Kajian Islam AKRONIM, BERDIRI SEMPURNA = KEMAMPUAN TERBAIK

- 23 Maret 2022, 09:08 WIB
Prof AKRONIM Ustad Dadan Sundayana
Prof AKRONIM Ustad Dadan Sundayana /dok Mata Bandung/

AKRONIM

( Alternatif Kajian Ruhiyah dengan Orientasi Nilai nilai Islam sebagai Motivasi hidup dan beramal)

BERDIRI SEMPURNA = KEMAMPUAN TERBAIK
( Seri ESENSI SHOLAT )

Urutan berikutnya setelah WUDHU sebagai PERSIAPAN YANG SEMPURNA, dalam Seri ESENSI SHOLAT adalah BERDIRI SEMPURNA yang bermakna KEMAMPUAN TERBAIK..

BERDIRI SEMPURNA adalah salah satu Rukun Sholat yang dalam keadaan normal wajib dilakukan ketika melaksanakan Sholat..

Walaupun jika dalam keadaan darurat karena sakit misalnya boleh tidak dengan berdiri sesuai dengan keadaan badan yang mampu dilakukan.

Namun tetap BERDIRI SEMPURNA adalah keharusan bahkan Sholat itu sendiri sering disebut dengan Qiyam yang artinya BERDIRI..

Berikut beberapa penjelasan tentang BERDIRI dalam SHOLAT...

Baca Juga: Pemprov Jabar Gelar Operasi Minyak Goreng Murah, Khusus Untuk Golongan Ini

Baca Juga: 23 Maret Memperingati Bandung Lautan Api, Peristiwa Kebakaran Besar di Bandung

BERDIRI , khususnya pada sholat fardhu/wajib adalah sebuah keharusan yang disepakati oleh para ulama (Al-Majmu’: 3/258). Dalam kondisi apapun jika masih memungkinkan untuk berdiri maka berdiri dalam sholat fardhu itu wajib hukumnya, berdasarkan firman Alloh SWT:

وَقُومُوا لِلَّهِ قَانِتِينَ

“… dan berdirilah untuk Alloh (dalam sholatmu) dengan khusyu” (QS. Al-Baqoroh: 238)

Juga hadits Rosuululloh Muhammad SAW yang diriwayatkan oleh sahabat Imron bin Hushain:

روى عمران ابن الحصين رَضِيَ اللَّهُ عَنْهُ أَنَّ النَّبِيَّ صَلَّى اللَّهُ عليه وسلم قال " صَلِّ قَائِمًا فَإِنْ لَمْ تَسْتَطِعْ فَقَاعِدًا فَإِنْ لم تستطع فعلي جنب "

Imran bi Hushain RA. meriwayatkan, bahwa Nabi Muhammad SAW bersabda: “Sholatlah dengan berdiri, jika tidak mampu sholatlah dengan duduk, jika tidak mampu sholatlah dengan berbaring” (HR. Bukhori).

★ ★ ★ ★

LATIHAN TERTULIS A: Tuliskan ulang tanpa perubahan baris-baris data mulai dari baris yang memuat "collector number: 02025" hingga baris terakhir data, dengan kedua baris ujung ikut disertakan.
Teks tentang berdiri dalam sholat dan baris-baris data merupakan bahan yang terpisah satu sama lain.

BAHAN UNTUK DIOLAH:
★ ★ ★ ★

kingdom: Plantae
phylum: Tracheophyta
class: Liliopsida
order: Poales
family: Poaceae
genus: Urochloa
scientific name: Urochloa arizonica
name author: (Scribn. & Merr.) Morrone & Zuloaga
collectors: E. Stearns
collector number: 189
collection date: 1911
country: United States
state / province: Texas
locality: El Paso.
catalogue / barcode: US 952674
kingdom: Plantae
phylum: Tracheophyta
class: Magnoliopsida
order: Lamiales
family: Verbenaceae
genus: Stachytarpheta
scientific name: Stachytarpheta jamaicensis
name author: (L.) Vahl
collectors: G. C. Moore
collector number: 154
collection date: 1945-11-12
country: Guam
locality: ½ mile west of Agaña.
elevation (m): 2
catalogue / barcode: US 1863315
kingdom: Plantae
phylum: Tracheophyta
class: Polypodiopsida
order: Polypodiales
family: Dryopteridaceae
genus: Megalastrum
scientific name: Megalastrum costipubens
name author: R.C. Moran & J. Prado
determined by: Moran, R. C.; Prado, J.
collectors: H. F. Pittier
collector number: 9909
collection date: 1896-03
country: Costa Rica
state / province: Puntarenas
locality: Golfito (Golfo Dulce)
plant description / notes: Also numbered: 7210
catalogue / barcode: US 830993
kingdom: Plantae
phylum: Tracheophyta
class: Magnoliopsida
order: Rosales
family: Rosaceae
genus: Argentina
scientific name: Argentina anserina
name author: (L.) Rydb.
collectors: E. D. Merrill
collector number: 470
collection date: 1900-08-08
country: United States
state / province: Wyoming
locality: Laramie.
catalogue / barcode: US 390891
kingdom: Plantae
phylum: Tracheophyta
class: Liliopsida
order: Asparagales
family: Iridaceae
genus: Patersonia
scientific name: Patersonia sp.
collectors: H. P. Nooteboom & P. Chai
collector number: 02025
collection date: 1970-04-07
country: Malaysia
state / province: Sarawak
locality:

★ ★ ★ ★

LATIHAN TERTULIS B: Menurut teks tentang berdiri dalam sholat, sholat sering disebut dengan nama apa?

JAWABAN LENGKAP A:
collector number: 02025
collection date: 1970-04-07
country: Malaysia
state / province: Sarawak
locality:

JAWABAN LENGKAP B: Qiyam, yang artinya berdiri.